Rules control what a sandbox may reach. To see what it actually reached — every connection, allowed or blocked — use the network log.

Allow specific destinations

allowOut / allow_out accepts a mix of CIDRs and domain patterns. Combine it with denyOut: ["0.0.0.0/0"] to build a strict allowlist - deny everything, then add exceptions.
const sandbox = await Sandbox.create({
  name: "restricted",
  network: {
    allowOut: ["api.openai.com", "*.github.com", "140.82.112.0/20"],
    denyOut: ["0.0.0.0/0"],
  },
})

Rule format

FieldAcceptsNotes
allowOut / allow_outCIDRs + domainsDomains support wildcards (*.example.com). A wildcard matches subdomains at any depth but not the bare domain — *.example.com does not match example.com; list both if you need the apex.
denyOut / deny_outCIDRs onlyUse 0.0.0.0/0 to deny the entire internet and rely on allowOut for exceptions.
Allow rules take precedence over deny rules when they overlap.

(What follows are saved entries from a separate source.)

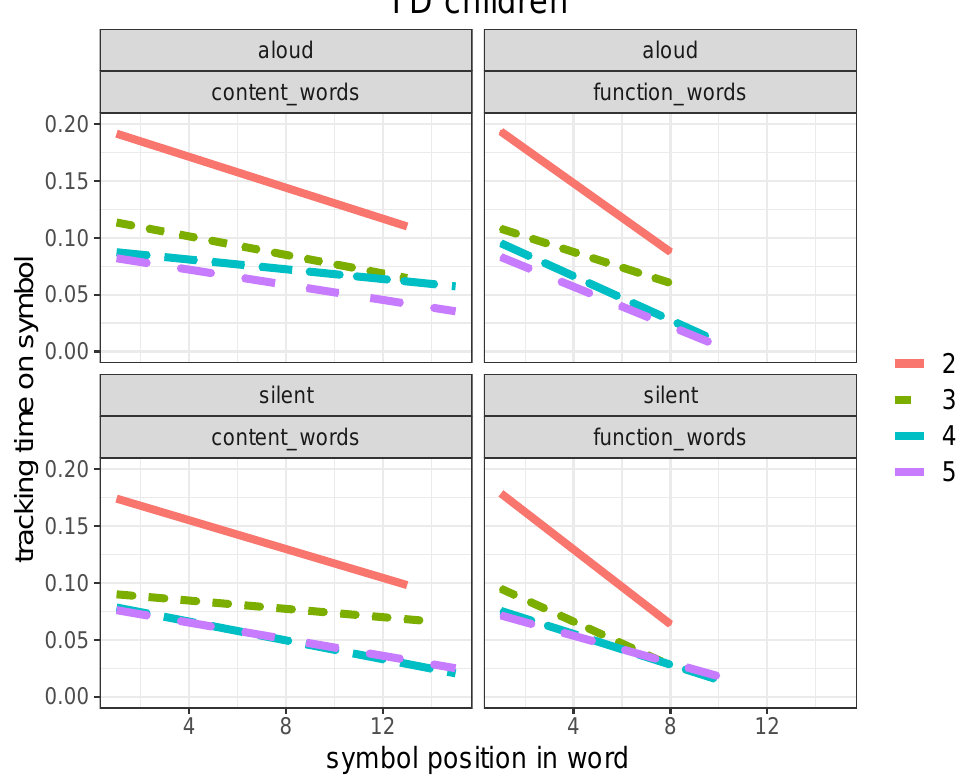
Figure 6. Linear regression plot for symbol tracking time (in seconds) as a function of their position within the word (with word onset for x = 1), for aloud ( top ) and silent ( bottom ) reading in TD children for the four grade levels (from 2nd to 5th) for content ( left ) versus function ( right ) words (plot obtained with the ggplot2 package, function lm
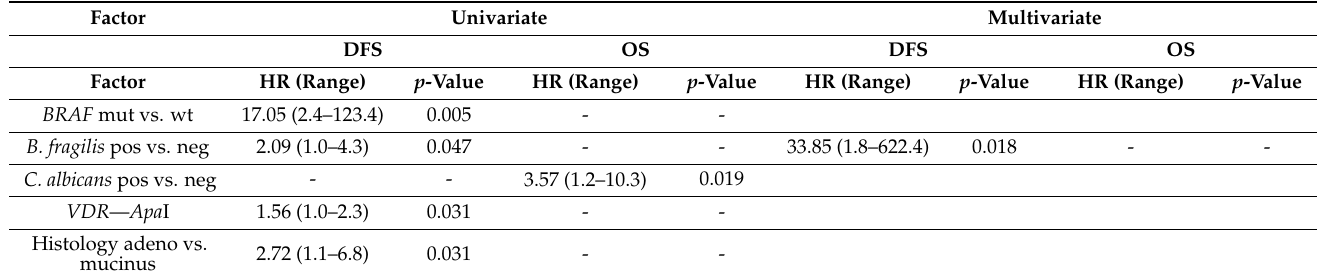
Table 6. Univariate and multivariate Cox regression analysis for disease free (DFS) and overall (OS)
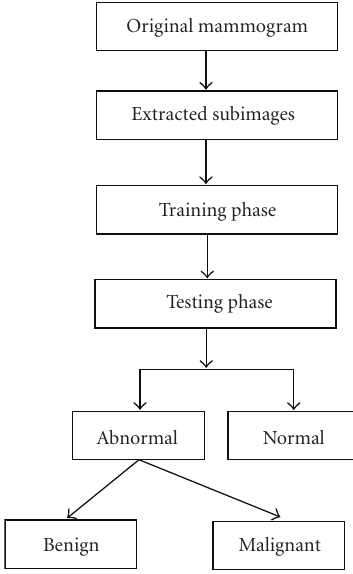
Figure 3: Block diagram of the proposed CADD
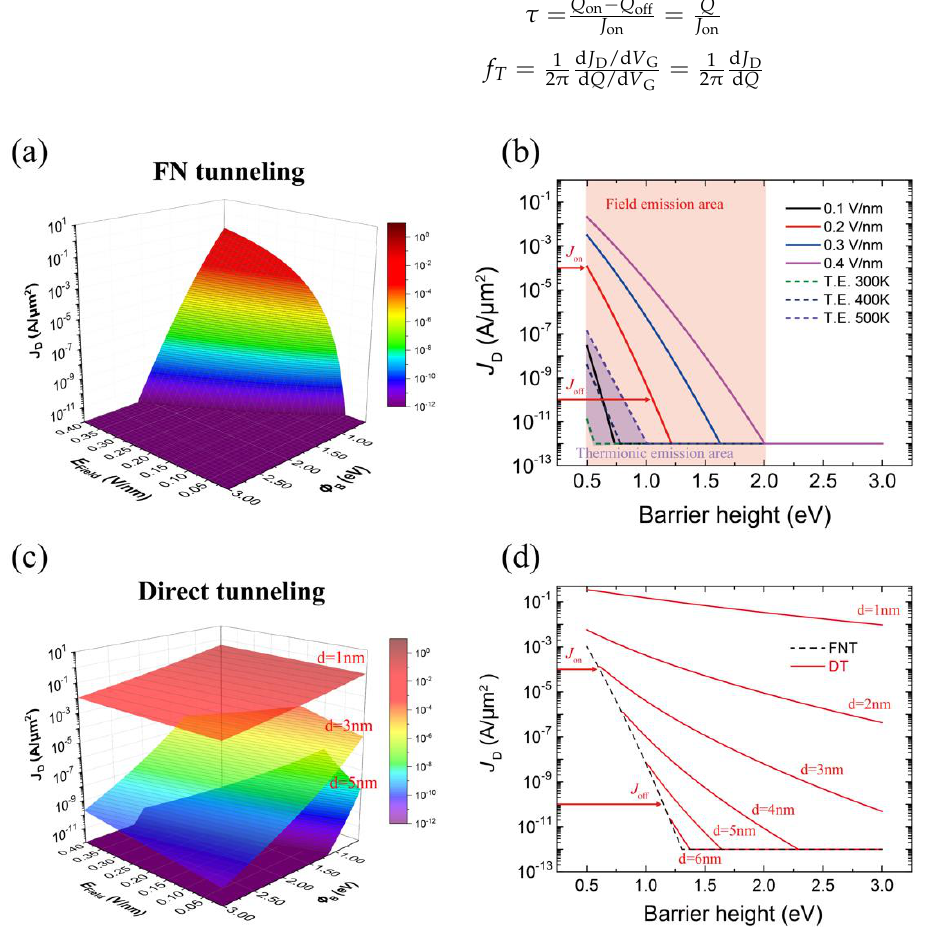
Figure 3. The simulated FNT current as a function of the tunneling barrier height and drain electric field. ( a ) A 3D plot of the FNT equation. ( b ) The channel current under a low drain electric field (0.1 V/nm) can be affected by the thermionic emission current. The ∆ J D / ∆ ∅ B ratios decreased with increasing drain electric field. The on-state current J on was 10 − 4 A/ µ m 2 when ∅ B was 0.5 eV, and the off-state current J off was 10 − 10 A/ µ m 2 when ∅ B was 1.055 eV. ( c ) A 3D plot of the DT equation for different thicknesses of the insulator. The DT current exponentially increased with a decrease in the thickness. ( d ) The simulated FNT current and DT as a function of the tunneling barrier height for different thicknesses of the insulator. The tunneling current under E Field = 0.2 V/nm was simulated by using the revised FNT and revised DT equations. The DT current increased with the decreasing thickness of the insulator. J on and J off indicate the on-state current and off-state current, respectively. We obtained a delay time τ of 0.18 ns and cut-off frequency f T of 3.98 GHz that were better than 1.1 ns and 1.3 GHz in the graphene/Si barristor. Therefore, when the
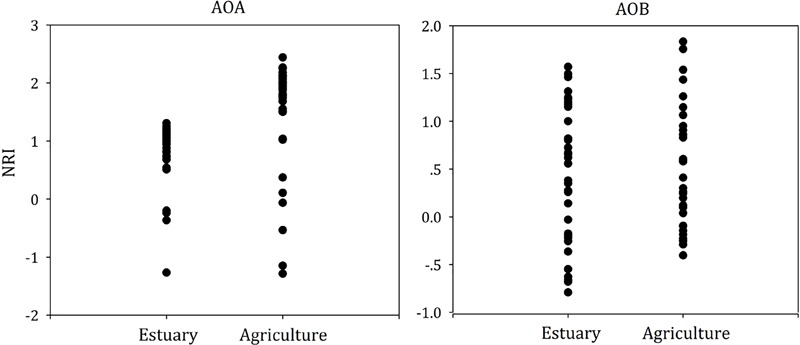
Phylogenetic diversity metrics (NRI) for AOA and AOB community assemblages.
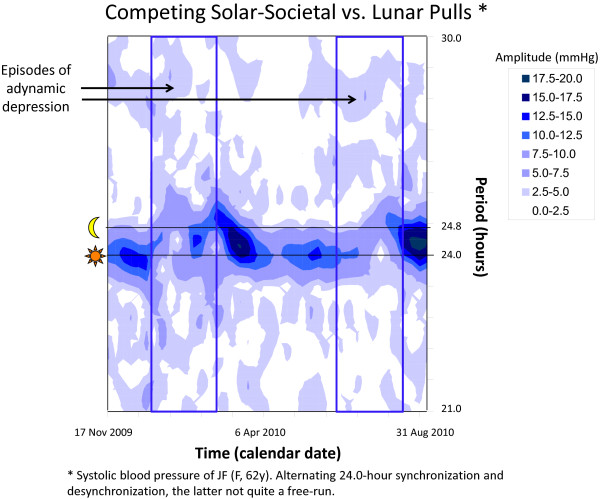
Gliding spectral window (surface chart). Systolic blood pressure was automatically measured around the clock by a 62-year old woman with recurring episodes of adynamic depression occurring twice a year and lasting 2–3 months. Complementary nonlinear analyses (not shown) indicate the coexistence of about 24.0- and 24.8-hour components, their relative prominence alternating between wellness and adynamic depression. Changes in the most prominent circadian period as a function of time are apparent from the changes in amplitude (shading) and location along the vertical scale. © Halberg Chronobiology Center.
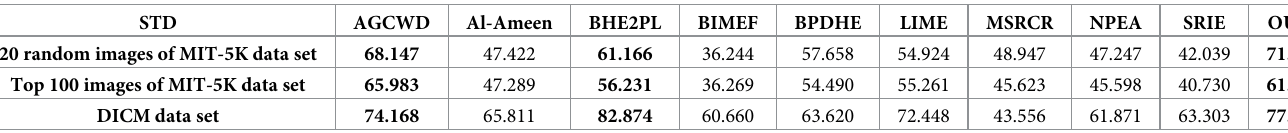
Table 16. Average image standard deviation values of three groups of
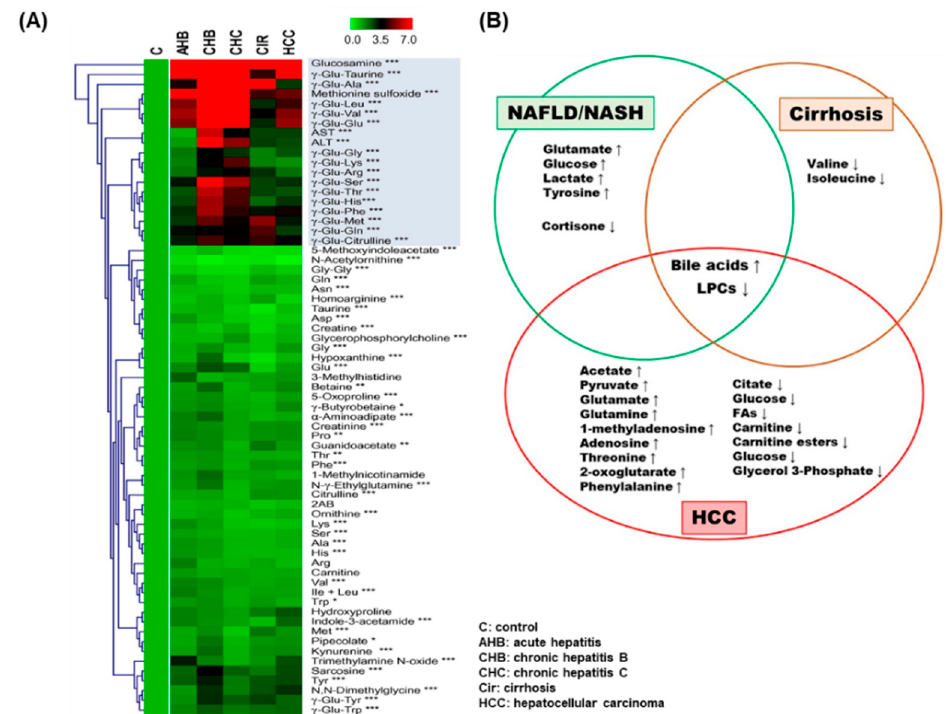
Figure 6. Significant metabolome in liver diseases. ( A ) 67 metabolites from various types of liver diseases. All rows and columns display the targeted metabolites regulations and liver diseases, respectively. * p < 0.05, ** p < 0.01, *** p < 0.0001 was calculated. Adapted from references [72], Copyright 2011, European Association for the Study of the Liver. Published by Elsevier Ireland Ltd. ( B ) The regulation of up- and downregulated metabolites in HCC, cirrhosis, and non-alcoholic fatty liver disease (NAFLD)/non-alcoholic steatohepatitis (NASH) shown in Venn diagram. Adapted with permission from [73], Copyright 2013, European Association for the Study of the Liver. Published by Elsevier B.V.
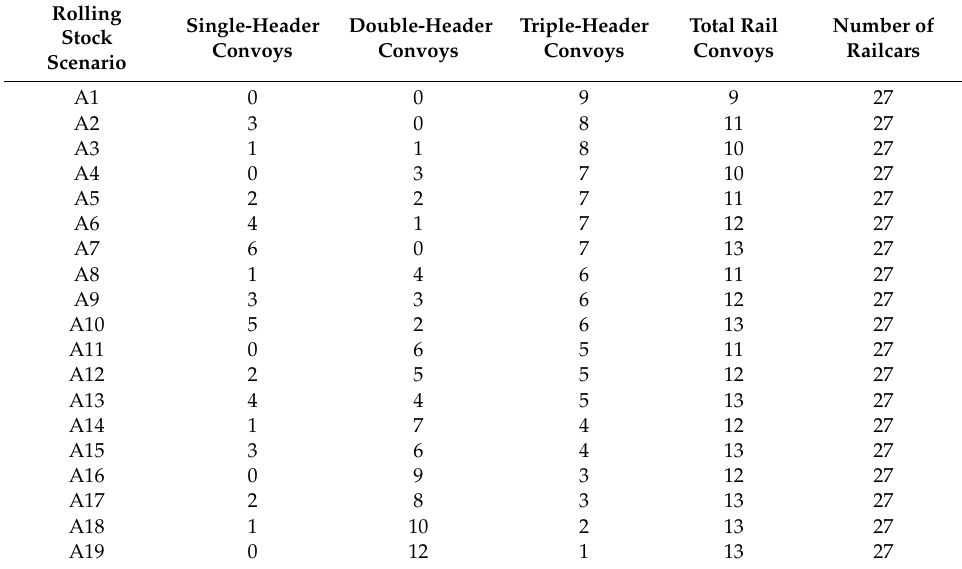
Table 2. Feasible rolling stock combinations in ordinary conditions.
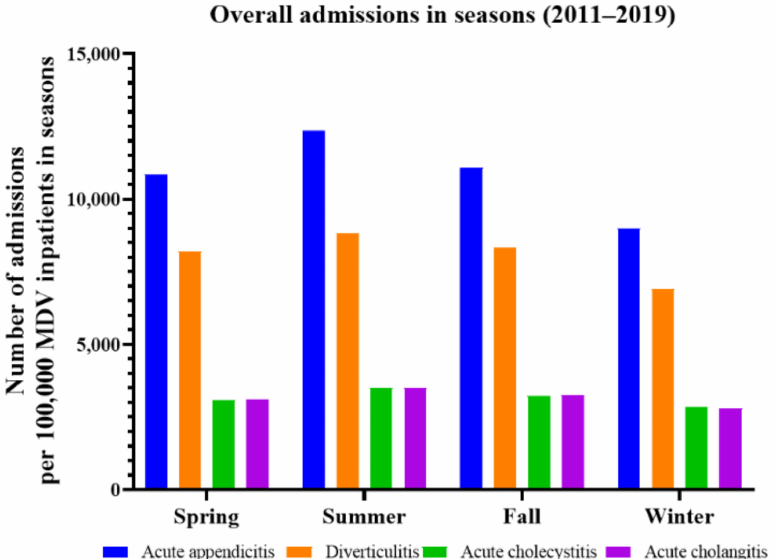
Figure 3. The seasonal admissions for acute appendicitis, diverticulitis, acute cholecystitis, and acute cholangitis were clearly higher in summer than winter, with meaningful differences. MDV, medical data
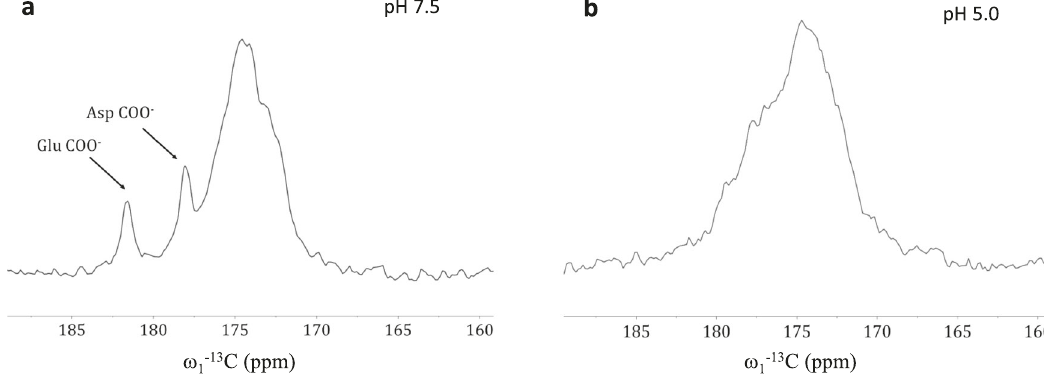
Fig. 2 NMR spectroscopy of PsbS. Glu and Asp protonation states at pH 7.5 and 5.0 probed by NMR spectroscopy. a 1D 13 C-DP MAS NMR spectra of PsbS at pH 7.5, b 1D 13 C-DP MAS NMR spectra of PsbS at pH 5.0. The spectra contain the sum of 1024 accumulated scans and a line broadening function of 50 Hz was applied for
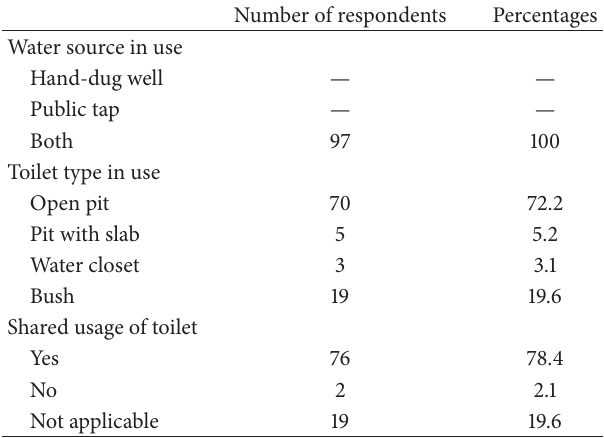
Table 9: Hygiene attitudes and practices of the surveyed preschool aged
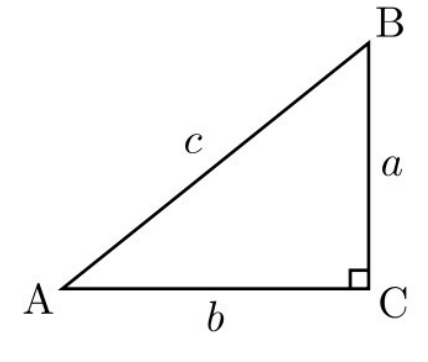
Figure 1. Pythagoras theorem: c 2 = a 2 + b 2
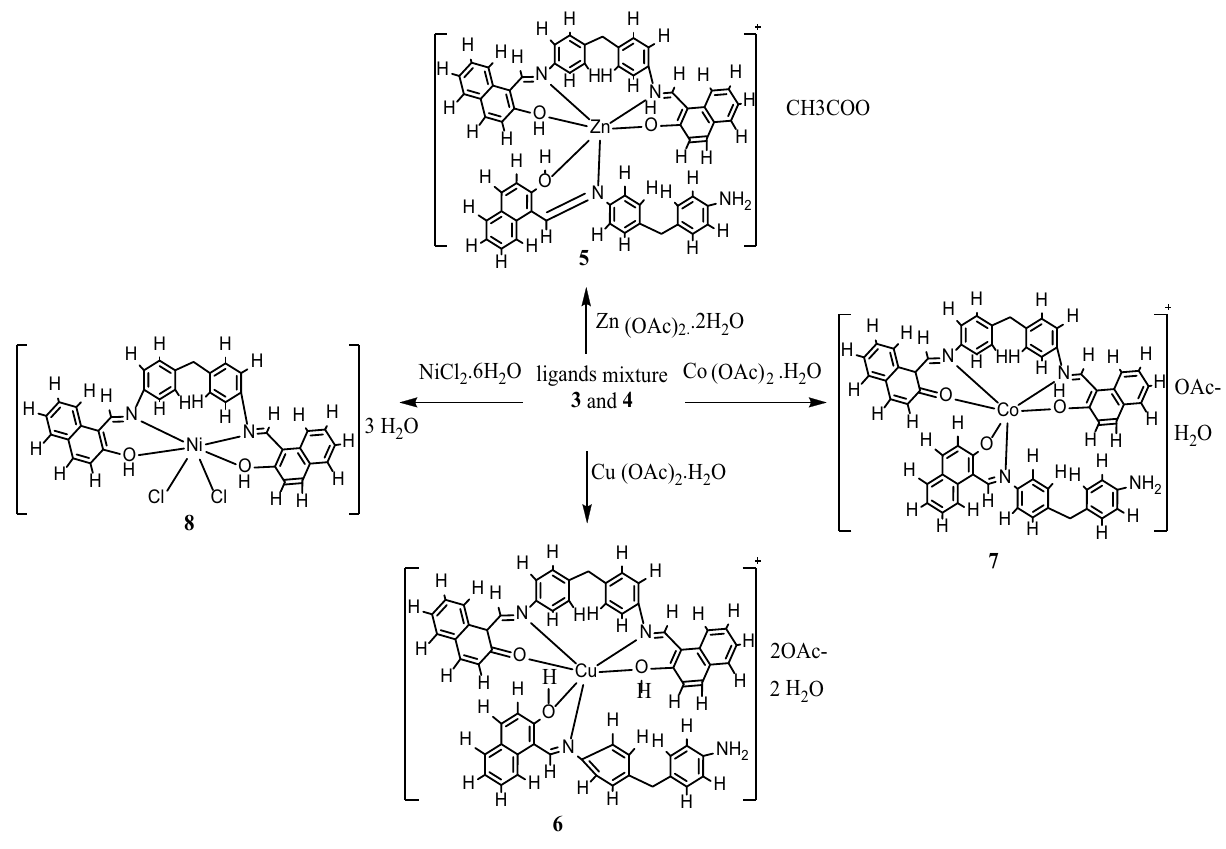
Figure 5. Chemical synthesis of metal complexes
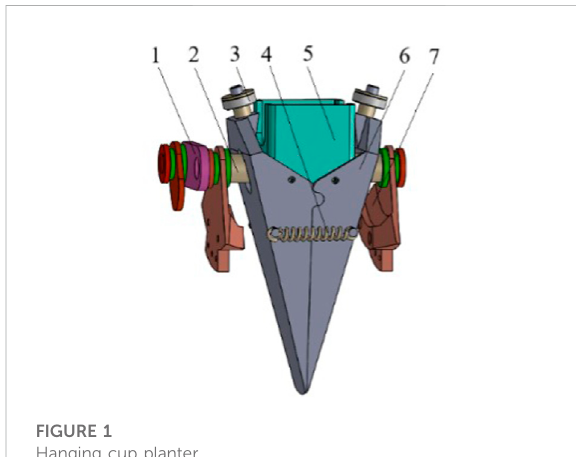
FIGURE 1 Hanging cup planter.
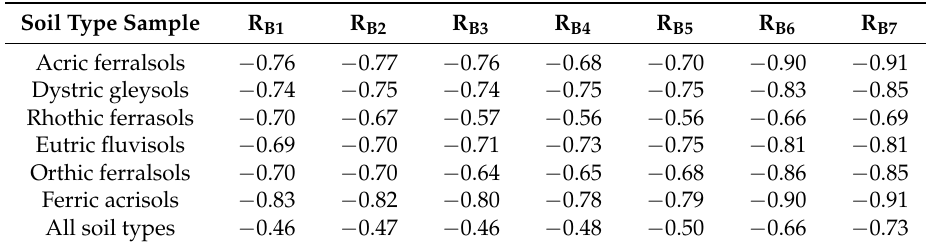
Table 3. Correlations (R, Pearson coefficient) of R rs ( λ ) corresponding to L8 band (from visible to SWIR2, B1 to B7) signals and SMC in each soil type sample, and in all cases.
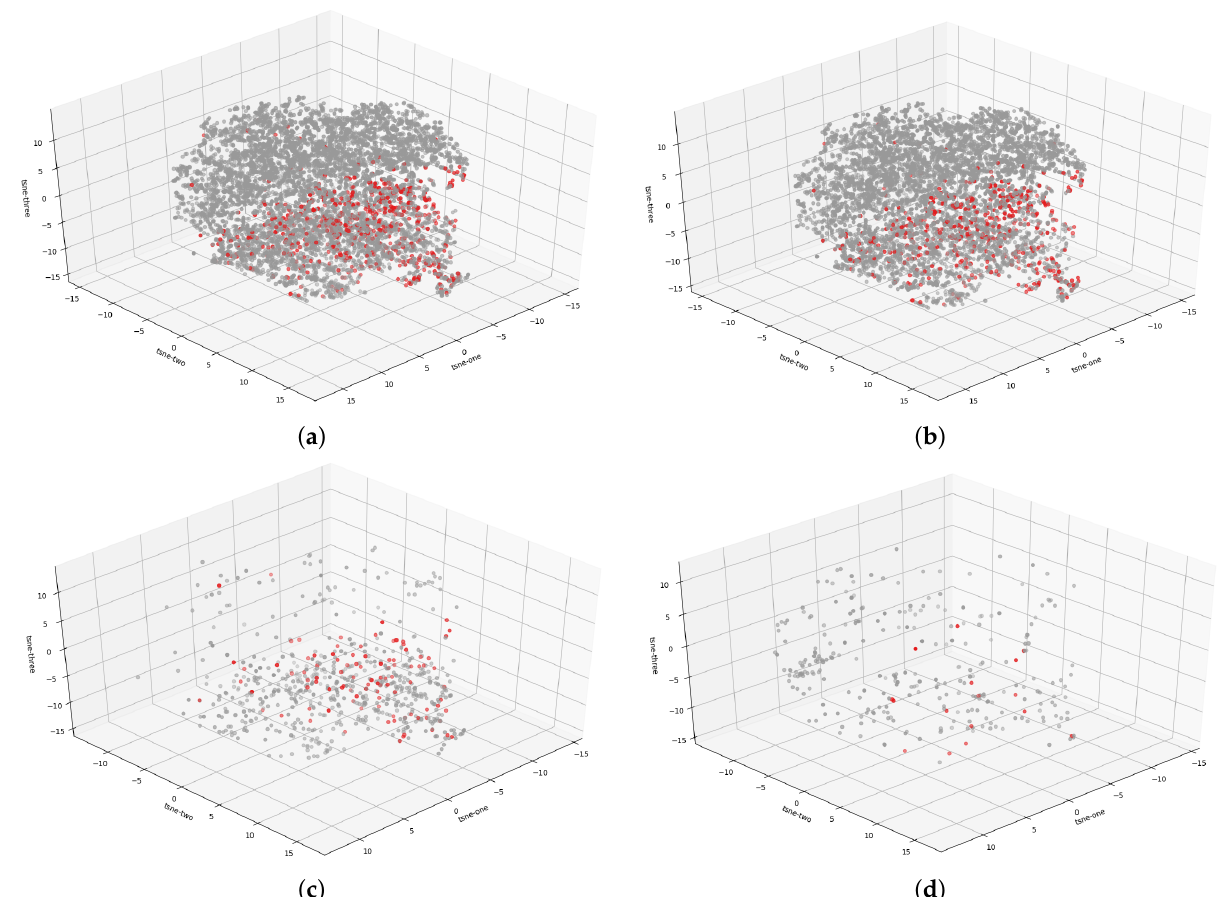
Figure 3. Interpretation of the 3D t-SNE plot visualization of the HAM10000 dataset where the red dots indicate melanoma cases while gray dots represent benign lesions. The following figures present the distribution of malignant and benign cases for the ( a ) entire dataset, ( b ) trunk-extremities dataset, ( c ) face-head dataset, and ( d ) acral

Update rules on a running sandbox

Networking can be updated after creation - changes apply immediately to new connections.
await sandbox.update({
  network: {
    allowOut: ["api.anthropic.com", "api.openai.com"],
    denyOut: ["0.0.0.0/0"],
  },
})
Blocking *.superserve.ai will break the SDK’s ability to communicate with the sandbox.